How do DeFi applications overcome oracle limitations?
Robust security based on game theory in disputes can offer possible solutions to the oracle problem.
As seen in the security lapses of Synthetix and bZx, blockchain oracles are vulnerable to attacks from rogue hackers that want to exploit pricing anomalies by making oracles their target. Oracles are vulnerable to these attacks because they are, theoretically, outside the consensus mechanism of the blockchain, and thus, the security mechanisms of the blockchain don’t apply to them.
Spearheading the domain of oracle development are platforms such as Chainlink, Band Protocol, and Compound, with its Open Price Feed. Chainlink has partnered with giants such as Google, Oracle Corporation, Gartner, Binance and even China’s Blockchain Service Network, and it’s also in talks with SWIFT, which is the global standard for communications between financial entities.
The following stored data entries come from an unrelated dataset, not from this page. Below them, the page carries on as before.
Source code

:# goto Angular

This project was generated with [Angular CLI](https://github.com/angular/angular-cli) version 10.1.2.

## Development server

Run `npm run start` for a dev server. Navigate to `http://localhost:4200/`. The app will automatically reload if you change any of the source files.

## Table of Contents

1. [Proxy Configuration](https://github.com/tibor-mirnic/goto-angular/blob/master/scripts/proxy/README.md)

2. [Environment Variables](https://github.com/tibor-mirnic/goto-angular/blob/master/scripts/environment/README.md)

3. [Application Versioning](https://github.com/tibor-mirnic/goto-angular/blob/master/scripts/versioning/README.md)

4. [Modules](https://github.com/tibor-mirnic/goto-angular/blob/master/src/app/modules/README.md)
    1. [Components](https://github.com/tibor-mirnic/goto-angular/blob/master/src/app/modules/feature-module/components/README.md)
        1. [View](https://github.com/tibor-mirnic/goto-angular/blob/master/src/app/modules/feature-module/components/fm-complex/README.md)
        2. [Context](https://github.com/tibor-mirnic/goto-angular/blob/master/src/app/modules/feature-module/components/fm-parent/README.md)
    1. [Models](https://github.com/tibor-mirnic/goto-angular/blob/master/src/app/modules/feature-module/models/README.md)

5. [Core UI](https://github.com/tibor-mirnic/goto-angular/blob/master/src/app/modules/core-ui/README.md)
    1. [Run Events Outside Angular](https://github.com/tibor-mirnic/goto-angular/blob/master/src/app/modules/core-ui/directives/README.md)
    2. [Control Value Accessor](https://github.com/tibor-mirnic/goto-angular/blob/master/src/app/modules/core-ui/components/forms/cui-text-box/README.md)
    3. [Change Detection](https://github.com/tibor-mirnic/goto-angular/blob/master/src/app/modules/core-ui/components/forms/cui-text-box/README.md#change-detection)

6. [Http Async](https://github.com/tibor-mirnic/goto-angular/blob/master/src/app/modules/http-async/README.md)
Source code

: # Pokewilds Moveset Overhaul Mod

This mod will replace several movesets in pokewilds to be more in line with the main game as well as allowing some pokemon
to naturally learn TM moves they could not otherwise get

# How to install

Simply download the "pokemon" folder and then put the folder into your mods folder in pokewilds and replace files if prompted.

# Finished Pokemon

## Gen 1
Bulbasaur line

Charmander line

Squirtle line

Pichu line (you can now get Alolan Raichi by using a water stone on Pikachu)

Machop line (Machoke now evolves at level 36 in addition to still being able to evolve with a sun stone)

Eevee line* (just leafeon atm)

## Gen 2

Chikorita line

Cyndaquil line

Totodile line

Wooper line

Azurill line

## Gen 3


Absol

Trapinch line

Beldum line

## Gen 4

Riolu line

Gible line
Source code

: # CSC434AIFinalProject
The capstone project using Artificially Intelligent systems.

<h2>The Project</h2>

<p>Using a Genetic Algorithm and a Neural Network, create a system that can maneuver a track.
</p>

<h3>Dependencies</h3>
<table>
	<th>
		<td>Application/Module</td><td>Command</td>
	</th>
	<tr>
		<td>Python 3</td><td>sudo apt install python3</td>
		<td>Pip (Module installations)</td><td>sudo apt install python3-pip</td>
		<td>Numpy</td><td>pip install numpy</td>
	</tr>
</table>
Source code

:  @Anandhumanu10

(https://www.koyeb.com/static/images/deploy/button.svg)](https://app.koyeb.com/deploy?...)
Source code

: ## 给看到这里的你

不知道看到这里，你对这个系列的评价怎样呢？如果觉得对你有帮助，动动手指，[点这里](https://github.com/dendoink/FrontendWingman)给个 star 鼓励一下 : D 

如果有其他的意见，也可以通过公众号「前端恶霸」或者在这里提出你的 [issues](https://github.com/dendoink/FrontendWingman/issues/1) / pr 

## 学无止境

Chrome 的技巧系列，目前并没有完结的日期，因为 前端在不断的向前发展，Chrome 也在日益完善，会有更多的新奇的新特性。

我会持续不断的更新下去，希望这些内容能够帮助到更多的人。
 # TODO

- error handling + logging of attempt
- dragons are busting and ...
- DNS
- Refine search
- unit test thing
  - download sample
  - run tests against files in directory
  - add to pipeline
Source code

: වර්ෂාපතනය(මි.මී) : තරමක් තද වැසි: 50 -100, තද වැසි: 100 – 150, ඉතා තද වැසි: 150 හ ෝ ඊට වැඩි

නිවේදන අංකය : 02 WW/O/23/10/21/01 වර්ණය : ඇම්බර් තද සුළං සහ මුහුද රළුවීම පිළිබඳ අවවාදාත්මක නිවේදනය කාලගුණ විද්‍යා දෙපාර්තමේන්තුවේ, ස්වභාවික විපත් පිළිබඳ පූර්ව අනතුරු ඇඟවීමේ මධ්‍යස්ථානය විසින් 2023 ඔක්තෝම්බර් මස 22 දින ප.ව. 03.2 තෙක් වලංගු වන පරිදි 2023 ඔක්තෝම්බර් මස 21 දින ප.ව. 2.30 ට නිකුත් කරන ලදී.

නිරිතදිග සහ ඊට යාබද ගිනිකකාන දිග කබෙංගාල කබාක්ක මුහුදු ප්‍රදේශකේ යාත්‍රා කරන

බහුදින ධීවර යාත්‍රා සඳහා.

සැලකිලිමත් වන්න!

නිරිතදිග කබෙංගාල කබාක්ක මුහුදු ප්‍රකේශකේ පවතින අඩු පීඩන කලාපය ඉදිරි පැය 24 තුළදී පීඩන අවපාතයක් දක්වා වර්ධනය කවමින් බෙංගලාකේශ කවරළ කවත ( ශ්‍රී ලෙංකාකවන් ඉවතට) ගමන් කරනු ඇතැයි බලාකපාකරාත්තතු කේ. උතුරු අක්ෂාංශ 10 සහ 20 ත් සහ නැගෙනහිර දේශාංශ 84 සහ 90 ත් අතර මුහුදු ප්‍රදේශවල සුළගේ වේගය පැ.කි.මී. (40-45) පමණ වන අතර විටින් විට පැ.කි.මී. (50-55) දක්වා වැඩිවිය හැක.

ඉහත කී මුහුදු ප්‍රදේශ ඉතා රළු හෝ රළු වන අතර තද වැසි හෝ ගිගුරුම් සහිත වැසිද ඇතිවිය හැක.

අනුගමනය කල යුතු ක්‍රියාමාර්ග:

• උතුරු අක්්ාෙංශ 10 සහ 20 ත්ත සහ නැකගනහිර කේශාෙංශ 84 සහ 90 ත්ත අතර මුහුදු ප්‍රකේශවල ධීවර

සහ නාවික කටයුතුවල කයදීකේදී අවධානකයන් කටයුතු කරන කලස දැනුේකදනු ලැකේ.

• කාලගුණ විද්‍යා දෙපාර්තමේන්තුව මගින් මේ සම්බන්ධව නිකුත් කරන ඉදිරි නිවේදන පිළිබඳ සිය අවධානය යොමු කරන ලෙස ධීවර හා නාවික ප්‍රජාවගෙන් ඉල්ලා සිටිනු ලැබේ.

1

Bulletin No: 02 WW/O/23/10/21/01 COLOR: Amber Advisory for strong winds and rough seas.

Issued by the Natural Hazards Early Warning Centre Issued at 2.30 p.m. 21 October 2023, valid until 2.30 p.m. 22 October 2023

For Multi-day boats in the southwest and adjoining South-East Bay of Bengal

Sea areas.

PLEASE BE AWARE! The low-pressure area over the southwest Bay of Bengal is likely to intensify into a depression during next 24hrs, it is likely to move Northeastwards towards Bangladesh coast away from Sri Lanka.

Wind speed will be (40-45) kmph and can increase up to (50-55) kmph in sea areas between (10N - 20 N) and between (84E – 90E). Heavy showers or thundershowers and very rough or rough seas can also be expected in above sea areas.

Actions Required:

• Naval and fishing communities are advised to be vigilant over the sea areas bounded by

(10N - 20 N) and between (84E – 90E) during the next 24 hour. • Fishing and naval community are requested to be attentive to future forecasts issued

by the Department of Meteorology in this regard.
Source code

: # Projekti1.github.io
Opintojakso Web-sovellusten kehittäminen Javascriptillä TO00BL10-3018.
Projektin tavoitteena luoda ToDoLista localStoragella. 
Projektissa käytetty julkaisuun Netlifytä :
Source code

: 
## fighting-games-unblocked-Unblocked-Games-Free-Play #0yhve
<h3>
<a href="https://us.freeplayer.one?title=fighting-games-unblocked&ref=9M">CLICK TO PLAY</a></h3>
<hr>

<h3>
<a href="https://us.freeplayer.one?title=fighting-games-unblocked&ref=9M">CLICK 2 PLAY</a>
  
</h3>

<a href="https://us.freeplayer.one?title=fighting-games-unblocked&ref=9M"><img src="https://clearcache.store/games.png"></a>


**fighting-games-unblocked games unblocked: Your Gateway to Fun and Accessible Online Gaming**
What are the most popular DeFi protocols running oracles?
Open lending/borrowing protocols such as MakerDAO, Compound and Aave use oracles to fetch external data while running on the Ethereum blockchain.
MakerDAO is among the most popular DeFi open lending protocols, and its Dai token is pegged to the U.S. dollar and backed by crypto assets. MakerDAO utilizes an oracles module to determine the real-time price of assets. The module is composed of whitelisted addresses of oracles and an aggregator contract. The oracles send periodic price updates to an aggregator that determines a median price, which is then used as a reference price on the platform.
Compound is a money market protocol that allows users to earn interest and/or borrow assets against collateral. Similar to MakerDAO, Compound also uses oracles to gather price information that is then forwarded to its price feed, which is managed and controlled by “administrators” that are holders of Compound’s native token, COMP.